[TASK]:
Please write out every record below exactly as it stands.

Stored data entries:
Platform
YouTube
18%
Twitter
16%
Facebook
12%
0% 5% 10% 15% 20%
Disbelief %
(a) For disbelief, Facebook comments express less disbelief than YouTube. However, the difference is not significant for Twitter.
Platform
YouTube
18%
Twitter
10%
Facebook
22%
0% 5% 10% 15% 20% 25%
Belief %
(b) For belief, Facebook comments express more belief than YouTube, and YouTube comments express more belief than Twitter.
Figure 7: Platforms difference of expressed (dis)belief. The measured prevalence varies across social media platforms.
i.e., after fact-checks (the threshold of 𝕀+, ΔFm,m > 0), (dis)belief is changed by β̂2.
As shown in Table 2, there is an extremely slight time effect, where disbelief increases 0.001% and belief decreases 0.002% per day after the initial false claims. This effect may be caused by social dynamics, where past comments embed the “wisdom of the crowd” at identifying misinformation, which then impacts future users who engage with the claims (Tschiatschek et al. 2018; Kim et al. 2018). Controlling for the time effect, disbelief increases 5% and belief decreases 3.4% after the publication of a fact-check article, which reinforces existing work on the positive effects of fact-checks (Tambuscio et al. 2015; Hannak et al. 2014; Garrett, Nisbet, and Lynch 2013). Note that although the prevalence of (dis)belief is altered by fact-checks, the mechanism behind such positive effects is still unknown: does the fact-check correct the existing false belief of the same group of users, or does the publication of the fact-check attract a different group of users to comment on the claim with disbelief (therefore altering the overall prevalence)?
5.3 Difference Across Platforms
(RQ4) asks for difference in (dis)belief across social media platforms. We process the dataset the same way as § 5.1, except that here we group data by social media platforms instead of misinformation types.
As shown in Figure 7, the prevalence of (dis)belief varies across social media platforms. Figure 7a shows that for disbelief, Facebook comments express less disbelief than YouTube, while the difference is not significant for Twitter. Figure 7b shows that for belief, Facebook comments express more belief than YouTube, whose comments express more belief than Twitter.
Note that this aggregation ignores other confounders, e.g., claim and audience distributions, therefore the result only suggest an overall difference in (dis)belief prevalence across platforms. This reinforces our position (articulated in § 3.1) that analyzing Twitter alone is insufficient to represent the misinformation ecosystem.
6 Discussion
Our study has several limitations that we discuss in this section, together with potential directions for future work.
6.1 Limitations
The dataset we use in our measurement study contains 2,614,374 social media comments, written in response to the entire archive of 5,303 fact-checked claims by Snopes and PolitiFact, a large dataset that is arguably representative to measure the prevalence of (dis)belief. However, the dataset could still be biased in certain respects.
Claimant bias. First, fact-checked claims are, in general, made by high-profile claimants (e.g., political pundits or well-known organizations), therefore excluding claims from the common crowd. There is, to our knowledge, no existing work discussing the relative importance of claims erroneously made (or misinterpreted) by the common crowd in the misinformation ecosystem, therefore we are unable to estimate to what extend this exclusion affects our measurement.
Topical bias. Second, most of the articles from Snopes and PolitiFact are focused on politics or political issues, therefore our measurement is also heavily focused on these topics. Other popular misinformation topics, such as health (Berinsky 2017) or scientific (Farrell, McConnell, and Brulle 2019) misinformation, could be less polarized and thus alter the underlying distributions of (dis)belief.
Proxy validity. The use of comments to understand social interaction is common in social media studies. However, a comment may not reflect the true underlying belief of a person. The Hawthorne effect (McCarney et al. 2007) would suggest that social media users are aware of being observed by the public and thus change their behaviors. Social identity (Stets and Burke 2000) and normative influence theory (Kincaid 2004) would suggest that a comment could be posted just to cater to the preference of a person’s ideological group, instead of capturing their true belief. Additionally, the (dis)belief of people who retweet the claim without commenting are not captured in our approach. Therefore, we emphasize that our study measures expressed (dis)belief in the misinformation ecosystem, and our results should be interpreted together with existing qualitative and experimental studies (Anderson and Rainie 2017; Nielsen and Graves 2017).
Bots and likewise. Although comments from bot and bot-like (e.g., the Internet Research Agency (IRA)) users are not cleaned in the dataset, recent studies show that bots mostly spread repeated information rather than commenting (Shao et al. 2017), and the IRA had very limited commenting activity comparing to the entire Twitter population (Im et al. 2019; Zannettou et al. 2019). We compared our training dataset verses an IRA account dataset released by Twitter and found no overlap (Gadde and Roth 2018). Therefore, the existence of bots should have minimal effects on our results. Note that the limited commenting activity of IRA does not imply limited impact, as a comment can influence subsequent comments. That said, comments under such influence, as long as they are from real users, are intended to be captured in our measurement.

[RESPONSE]:
Platform
YouTube
18%
Twitter
16%
Facebook
12%
0% 5% 10% 15% 20%
Disbelief %
(a) For disbelief, Facebook comments express less disbelief than YouTube. However, the difference is not significant for Twitter.
Platform
YouTube
18%
Twitter
10%
Facebook
22%
0% 5% 10% 15% 20% 25%
Belief %
(b) For belief, Facebook comments express more belief than YouTube, and YouTube comments express more belief than Twitter.
Figure 7: Platforms difference of expressed (dis)belief. The measured prevalence varies across social media platforms.
i.e., after fact-checks (the threshold of 𝕀+, ΔFm,m > 0), (dis)belief is changed by β̂2.
As shown in Table 2, there is an extremely slight time effect, where disbelief increases 0.001% and belief decreases 0.002% per day after the initial false claims. This effect may be caused by social dynamics, where past comments embed the “wisdom of the crowd” at identifying misinformation, which then impacts future users who engage with the claims (Tschiatschek et al. 2018; Kim et al. 2018). Controlling for the time effect, disbelief increases 5% and belief decreases 3.4% after the publication of a fact-check article, which reinforces existing work on the positive effects of fact-checks (Tambuscio et al. 2015; Hannak et al. 2014; Garrett, Nisbet, and Lynch 2013). Note that although the prevalence of (dis)belief is altered by fact-checks, the mechanism behind such positive effects is still unknown: does the fact-check correct the existing false belief of the same group of users, or does the publication of the fact-check attract a different group of users to comment on the claim with disbelief (therefore altering the overall prevalence)?
5.3 Difference Across Platforms
(RQ4) asks for difference in (dis)belief across social media platforms. We process the dataset the same way as § 5.1, except that here we group data by social media platforms instead of misinformation types.
As shown in Figure 7, the prevalence of (dis)belief varies across social media platforms. Figure 7a shows that for disbelief, Facebook comments express less disbelief than YouTube, while the difference is not significant for Twitter. Figure 7b shows that for belief, Facebook comments express more belief than YouTube, whose comments express more belief than Twitter.
Note that this aggregation ignores other confounders, e.g., claim and audience distributions, therefore the result only suggest an overall difference in (dis)belief prevalence across platforms. This reinforces our position (articulated in § 3.1) that analyzing Twitter alone is insufficient to represent the misinformation ecosystem.
6 Discussion
Our study has several limitations that we discuss in this section, together with potential directions for future work.
6.1 Limitations
The dataset we use in our measurement study contains 2,614,374 social media comments, written in response to the entire archive of 5,303 fact-checked claims by Snopes and PolitiFact, a large dataset that is arguably representative to measure the prevalence of (dis)belief. However, the dataset could still be biased in certain respects.
Claimant bias. First, fact-checked claims are, in general, made by high-profile claimants (e.g., political pundits or well-known organizations), therefore excluding claims from the common crowd. There is, to our knowledge, no existing work discussing the relative importance of claims erroneously made (or misinterpreted) by the common crowd in the misinformation ecosystem, therefore we are unable to estimate to what extend this exclusion affects our measurement.
Topical bias. Second, most of the articles from Snopes and PolitiFact are focused on politics or political issues, therefore our measurement is also heavily focused on these topics. Other popular misinformation topics, such as health (Berinsky 2017) or scientific (Farrell, McConnell, and Brulle 2019) misinformation, could be less polarized and thus alter the underlying distributions of (dis)belief.
Proxy validity. The use of comments to understand social interaction is common in social media studies. However, a comment may not reflect the true underlying belief of a person. The Hawthorne effect (McCarney et al. 2007) would suggest that social media users are aware of being observed by the public and thus change their behaviors. Social identity (Stets and Burke 2000) and normative influence theory (Kincaid 2004) would suggest that a comment could be posted just to cater to the preference of a person’s ideological group, instead of capturing their true belief. Additionally, the (dis)belief of people who retweet the claim without commenting are not captured in our approach. Therefore, we emphasize that our study measures expressed (dis)belief in the misinformation ecosystem, and our results should be interpreted together with existing qualitative and experimental studies (Anderson and Rainie 2017; Nielsen and Graves 2017).
Bots and likewise. Although comments from bot and bot-like (e.g., the Internet Research Agency (IRA)) users are not cleaned in the dataset, recent studies show that bots mostly spread repeated information rather than commenting (Shao et al. 2017), and the IRA had very limited commenting activity comparing to the entire Twitter population (Im et al. 2019; Zannettou et al. 2019). We compared our training dataset verses an IRA account dataset released by Twitter and found no overlap (Gadde and Roth 2018). Therefore, the existence of bots should have minimal effects on our results. Note that the limited commenting activity of IRA does not imply limited impact, as a comment can influence subsequent comments. That said, comments under such influence, as long as they are from real users, are intended to be captured in our measurement.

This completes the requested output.